> [Extract provided]
_ _ _ _ _ _ _
Problem Link-
Problem Statement :
Problem explanation: In this problem, we are given an integer array,each element represents length and we need to find all possible triplets that can form a triangle.
Approach - For a triangle to form the sum of two sides must be greater than the third side. So we traverse the array and find possible triplets that satisfy this condition.
Brute Force Approach -
Time Complexity - O(N^3)
Space Complexity - O(1)
In this approach, we will run three loops and check whether two length sum is greater than the third length or not, if yes, then we increase the count variable.
class Solution {
public:
int triangleNumber(vector<int>& nums) {
int n =nums.size();
int count =0;
for(int i=0;i<n-2;i++){
for(int j=i+1;j<n-1;j++){
int sum = nums[i]+nums[j];
for(int k=j+1;k<n;k++){
if(sum >nums[k]){
count ++;
}
}
}
}
return count;
}
};
But as n <= 1000 it will give Time Limit error
Optimal Approach using sorting -
Time Complexity - O(N^2)
_ _ _ _ _ _ _
> [Raw data]
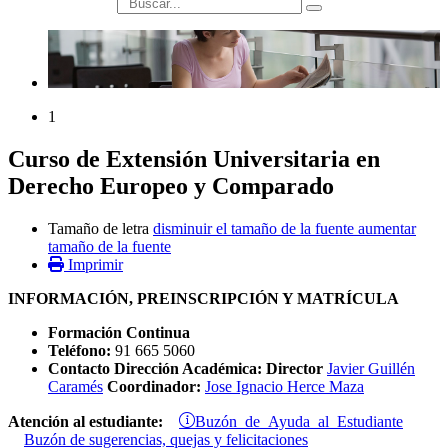
búsqueda
1
Curso de Extensión Universitaria en
Derecho Europeo y Comparado
Tamaño de letra
disminuir el tamaño de la fuente
aumentar
tamaño de la fuente
Imprimir
INFORMACIÓN, PREINSCRIPCIÓN Y MATRÍCULA
Formación Continua
Teléfono:
91 665 5060
Contacto Dirección Académica: Director
Javier Guillén
Caramés
Coordinador:
Jose Ignacio Herce Maza
Buzón de Ayuda al Estudiante
Atención al estudiante:
Buzón de sugerencias, quejas y felicitaciones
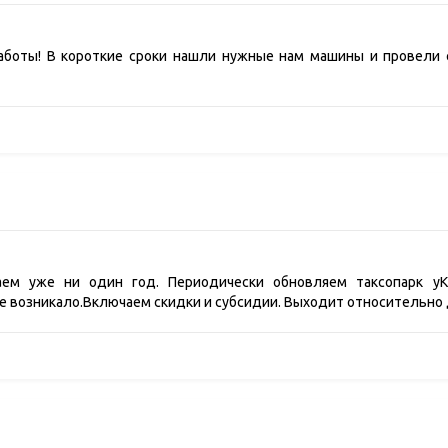
аботы! В короткие сроки нашли нужные нам машины и провели 
м уже ни один год. Периодически обновляем таксопарк уК
е возникало.Включаем скидки и субсидии. Выходит относительно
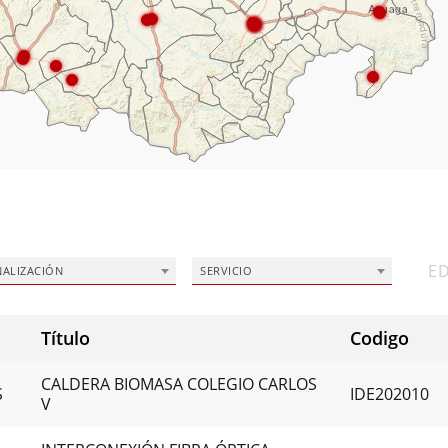
ED
NALIZACIÓN
SERVICIO
Título
Codigo
CALDERA BIOMASA COLEGIO CARLOS
S
IDE202010
V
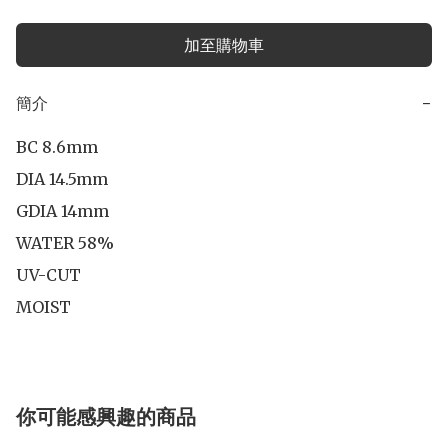
加至購物車
簡介
−
BC 8.6mm

DIA 14.5mm

GDIA 14mm

WATER 58%

UV-CUT

你可能感興趣的商品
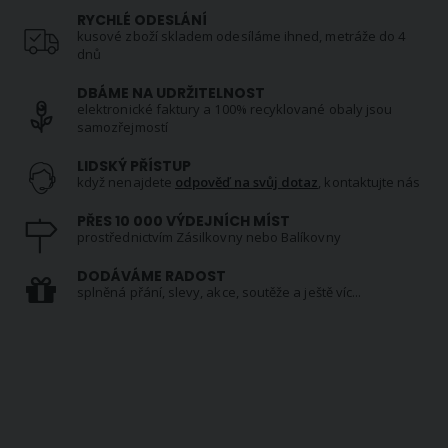
RYCHLÉ ODESLÁNÍ
kusové zboží skladem odesíláme ihned, metráže do 4
dnů
DBÁME NA UDRŽITELNOST
elektronické faktury a 100% recyklované obaly jsou
samozřejmostí
LIDSKÝ PŘÍSTUP
když nenajdete
odpověď na svůj dotaz
, kontaktujte nás
PŘES 10 000 VÝDEJNÍCH MÍST
prostřednictvím Zásilkovny nebo Balíkovny
DODÁVÁME RADOST
splněná přání, slevy, akce, soutěže a ještě víc...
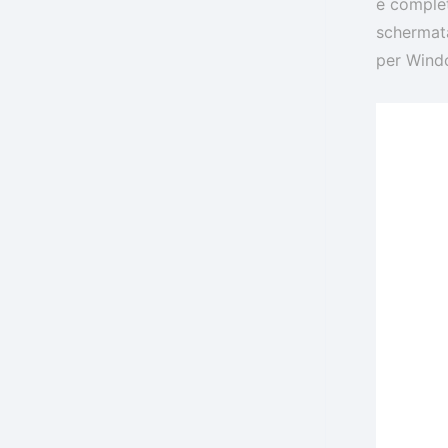
è complet
schermata
per Wind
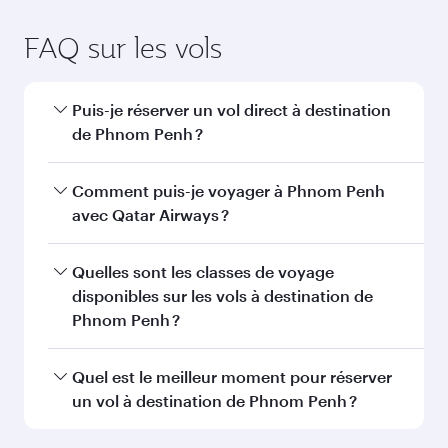
Genève
Madrid
FAQ sur les vols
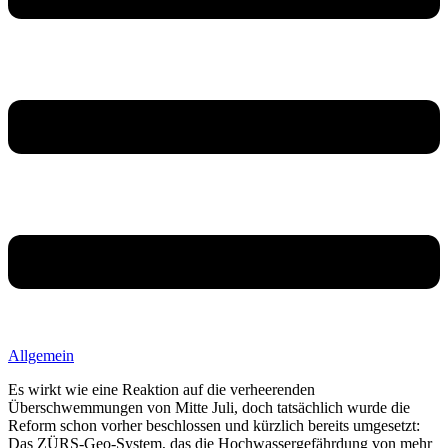
Allgemein
Es wirkt wie eine Reaktion auf die verheerenden
Überschwemmungen von Mitte Juli, doch tatsächlich wurde die
Reform schon vorher beschlossen und kürzlich bereits umgesetzt:
Das ZÜRS-Geo-System, das die Hochwassergefährdung von mehr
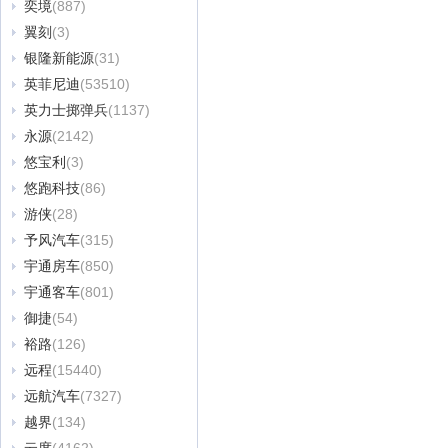
奕境
(887)
翼刻
(3)
银隆新能源
(31)
英菲尼迪
(53510)
英力士掷弹兵
(1137)
永源
(2142)
悠宝利
(3)
悠跑科技
(86)
游侠
(28)
予风汽车
(315)
宇通房车
(850)
宇通客车
(801)
御捷
(54)
裕路
(126)
远程
(15440)
远航汽车
(7327)
越界
(134)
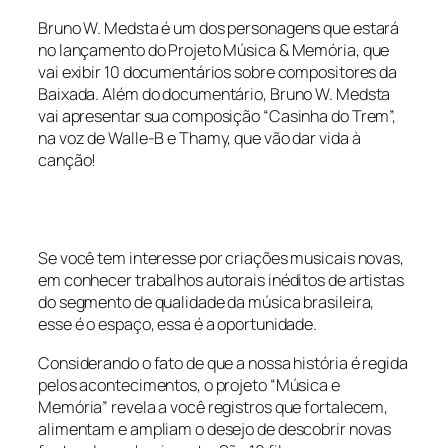
Bruno W. Medsta é um dos personagens que estará
no lançamento do Projeto Música & Memória, que
vai exibir 10 documentários sobre compositores da
Baixada. Além do documentário, Bruno W. Medsta
vai apresentar sua composição “Casinha do Trem”,
na voz de Walle-B e Thamy, que vão dar vida à
canção!
Se você tem interesse por criações musicais novas,
em conhecer trabalhos autorais inéditos de artistas
do segmento de qualidade da música brasileira,
esse é o espaço, essa é a oportunidade.
Considerando o fato de que a nossa história é regida
pelos acontecimentos, o projeto “Música e
Memória” revela a você registros que fortalecem,
alimentam e ampliam o desejo de descobrir novas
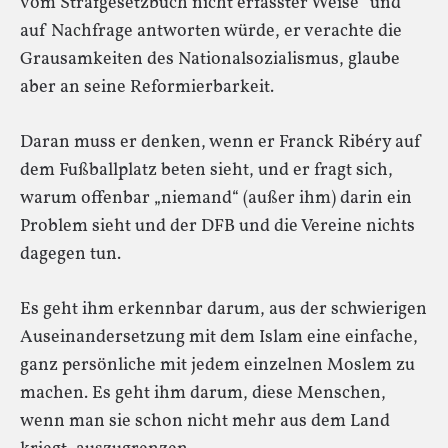
vom Strafgesetzbuch nicht erfasster Weise“ und
auf Nachfrage antworten würde, er verachte die
Grausamkeiten des Nationalsozialismus, glaube
aber an seine Reformierbarkeit.
Daran muss er denken, wenn er Franck Ribéry auf
dem Fußballplatz beten sieht, und er fragt sich,
warum offenbar „niemand“ (außer ihm) darin ein
Problem sieht und der DFB und die Vereine nichts
dagegen tun.
Es geht ihm erkennbar darum, aus der schwierigen
Auseinandersetzung mit dem Islam eine einfache,
ganz persönliche mit jedem einzelnen Moslem zu
machen. Es geht ihm darum, diese Menschen,
wenn man sie schon nicht mehr aus dem Land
_ _ _ _ _ _ _
> [Exercise instructions]
1: Do these statements agree with the triangle-triplets write-up? Answer each yes or no and quote the deciding words.
(a) The brute force approach has a space complexity of O(1).
(b) The brute force approach runs two loops.
(c) The approach using sorting has a time complexity of O(N^2).
2: In the triangle-triplets write-up, rewrite the part from "Approach - For" up to and including "satisfy this condition.", with "third side" changed to "remaining side".
3: Answer these questions from the triangle-triplets write-up.
(a) What does each element of the integer array represent?
(b) Which variable does the brute force approach increase when the sum condition holds?
(c) What does the optimal approach use?

> [Solved problems]
1:
(a) Yes: "Space Complexity - O(1)"
(b) No: "we will run three loops"
(c) Yes: "Optimal Approach using sorting - Time Complexity - O(N^2)"

2:
Approach - For a triangle to form the sum of two sides must be greater than the remaining side. So we traverse the array and find possible triplets that satisfy this condition.

3:
(a) Length.
(b) The count variable.
(c) Sorting.